ESXi Host Path Inflation (Target ID Storm) and Cross-Fabric I/O Blocking triggered by Cisco SAN "Slow Drain" and nfnic Driver Bug
search cancel

ESXi Host Path Inflation (Target ID Storm) and Cross-Fabric I/O Blocking triggered by Cisco SAN "Slow Drain" and nfnic Driver Bug

book

Article ID: 436399

calendar_today

Updated On:

Products

VMware vSphere ESXi

Issue/Introduction

ESXi hosts in a Cisco UCS environment may experience a massive, rapid increase in storage path counts (exceeding 3,000+ paths), which eventually results in both VMHBA adapters reporting path down events. This behavior leads to severe performance degradation, "All Paths Down" (APD) conditions, or a Purple Screen of Death (PSOD), even when the physical root cause is limited to a single faulty SFP on a single SAN fabric.

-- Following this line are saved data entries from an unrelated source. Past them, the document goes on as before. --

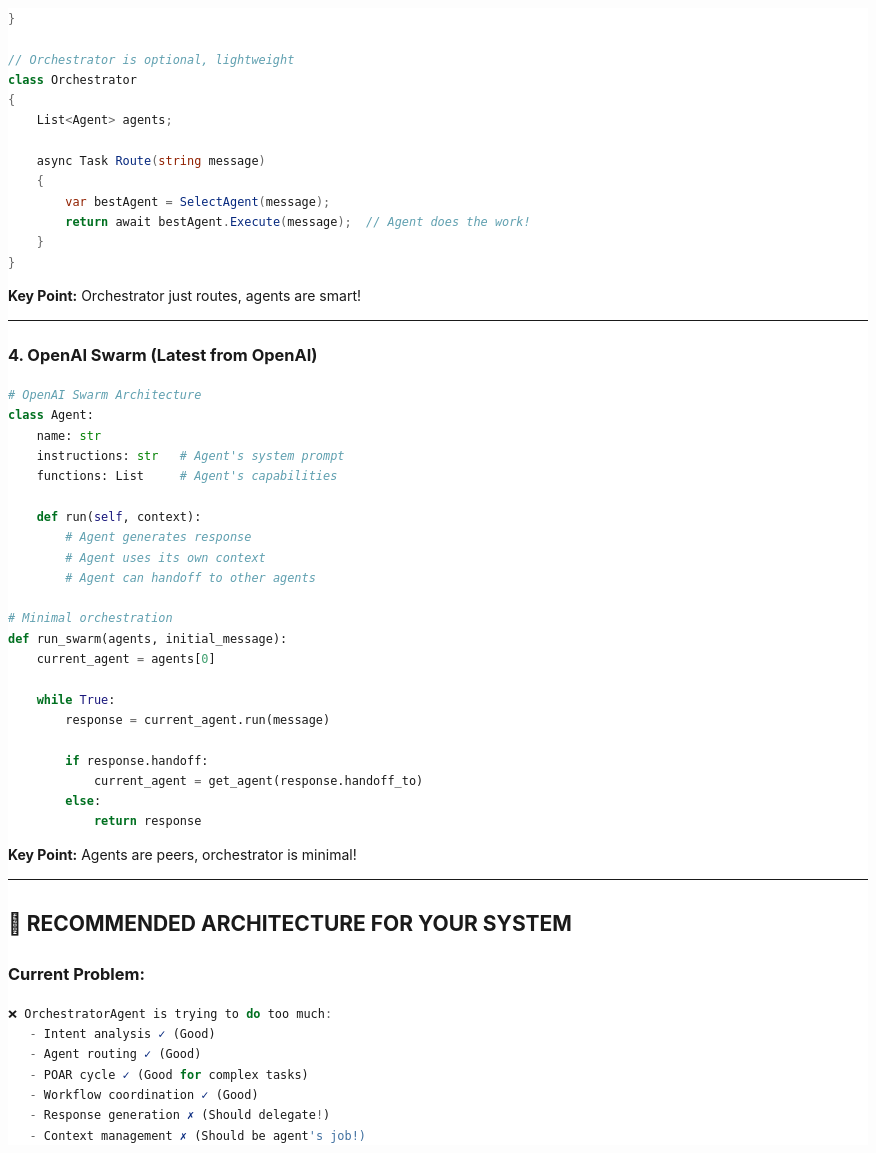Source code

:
 ```csharp
}

// Orchestrator is optional, lightweight
class Orchestrator 
{
    List<Agent> agents;
    
    async Task Route(string message)
    {
        var bestAgent = SelectAgent(message);
        return await bestAgent.Execute(message);  // Agent does the work!
    }
}
```

**Key Point:** Orchestrator just routes, agents are smart!

---

### **4. OpenAI Swarm (Latest from OpenAI)**
```python
# OpenAI Swarm Architecture
class Agent:
    name: str
    instructions: str   # Agent's system prompt
    functions: List     # Agent's capabilities
    
    def run(self, context):
        # Agent generates response
        # Agent uses its own context
        # Agent can handoff to other agents

# Minimal orchestration
def run_swarm(agents, initial_message):
    current_agent = agents[0]
    
    while True:
        response = current_agent.run(message)
        
        if response.handoff:
            current_agent = get_agent(response.handoff_to)
        else:
            return response
```

**Key Point:** Agents are peers, orchestrator is minimal!

---

## 🎯 **RECOMMENDED ARCHITECTURE FOR YOUR SYSTEM**

### **Current Problem:**
```typescript
❌ OrchestratorAgent is trying to do too much:
   - Intent analysis ✓ (Good)
   - Agent routing ✓ (Good)
   - POAR cycle ✓ (Good for complex tasks)
   - Workflow coordination ✓ (Good)
   - Response generation ✗ (Should delegate!)
   - Context management ✗ (Should be agent's job!)
```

The issue typically begins with redundancy loss on the HBA connected to the failing fabric (e.g., vmhba0). However, due to logical congestion spreading and a "Target ID Storm" within the storage stack, the failure eventually escalates to impact the redundant healthy adapter (e.g., vmhba1). This cascading effect can occur across multiple ESXi hosts and across different vCenter environments simultaneously.

Additional symptoms reported:

  • Guest OS logs reporting "pvscsi" resets and "iScsiPrt" connection lost events.

  • Degraded VM performance leading to SQL database corruption or VMs becoming inaccessible.

  • Path counts reaching near the ESXi configuration maximum (4,096) before resetting and beginning to increment again.

  • Physical layer triggers identifying a "sick but not dead" SFP on a Cisco MDS switch port, causing Fibre Channel Slow Drain.

Environment

  •  ESXi 7.x or 8.x

  •  Pure Storage FlashArray (Fibre Channel)

  •  Cisco MDS 9000 Series Switches

  • Cisco UCS B-Series or C-Series Servers

Cause

The failure is the result of a three-stage cascading event involving the physical layer, fabric logic, and host driver behavior:

  1. Fibre Channel Slow Drain (Physical Trigger): A "sick but not dead" SFP on a Cisco MDS switch generates bit errors or fails to return Buffer-to-Buffer (B2B) credits. This creates "back-pressure" or a "Slow Drain" that spreads from the switch to the storage array controller. Ref: KB429270  (Congestion Spreading)

  2. Target ID Storm / nfnic Driver Bug (CSCwt85731): The unstable fabric triggers Registered State Change Notifications (RSCNs). The nfnic driver attempts to recover by re-logging into the fabric. Due to the congestion, logout requests time out. The driver fails to recognize the returning port and assigns it a brand-new logical Target ID (e.g., T1380 to T1458). This results in the rapid accumulation of thousands of "ghost paths" in the kernel. Ref: KB404949

Resolution

Fabric Remediation

  • Administrative Shutdown: Identify the MDS switch port with the faulty SFP and perform an administrative shutdown. Simply replacing the SFP while the port is live may not stop the RSCN storm or clear the nfnic driver's login loop.

2. Software and Driver Upgrades 

Upgrade the environment to the following levels (or higher) to address the Target ID Storm bug: https://bst.cloudapps.cisco.com/bugsearch/bug/CSCwt85731

  • nfnic Driver: Version 5.0.0.50 (Addresses Cisco Bug CSCwt85731).

  • UCS Firmware: Baseline 6.0.1e (Improves ABTS/Abort sequence handling between the VIC and the driver).

3. Host Recovery

  • Reboot: Any ESXi host that has reached a path count significantly higher than its baseline (e.g., 1,000+ paths) should be gracefully rebooted after the fabric is stabilized. This is the only way to reliably flush the thousands of "unregistered" path objects and reclaim kernel memory heap.

4. Fabric Hardening (Prevention)

  • Enable Port Guard / MAPS: Configure the Cisco MDS switches to use Port Guard or Congestion Drop. This ensures that if a port exceeds a threshold of txwait or CRC errors, the switch will automatically disable the port (err-disable), preventing the "Slow Drain" from poisoning the rest of the SAN fabric.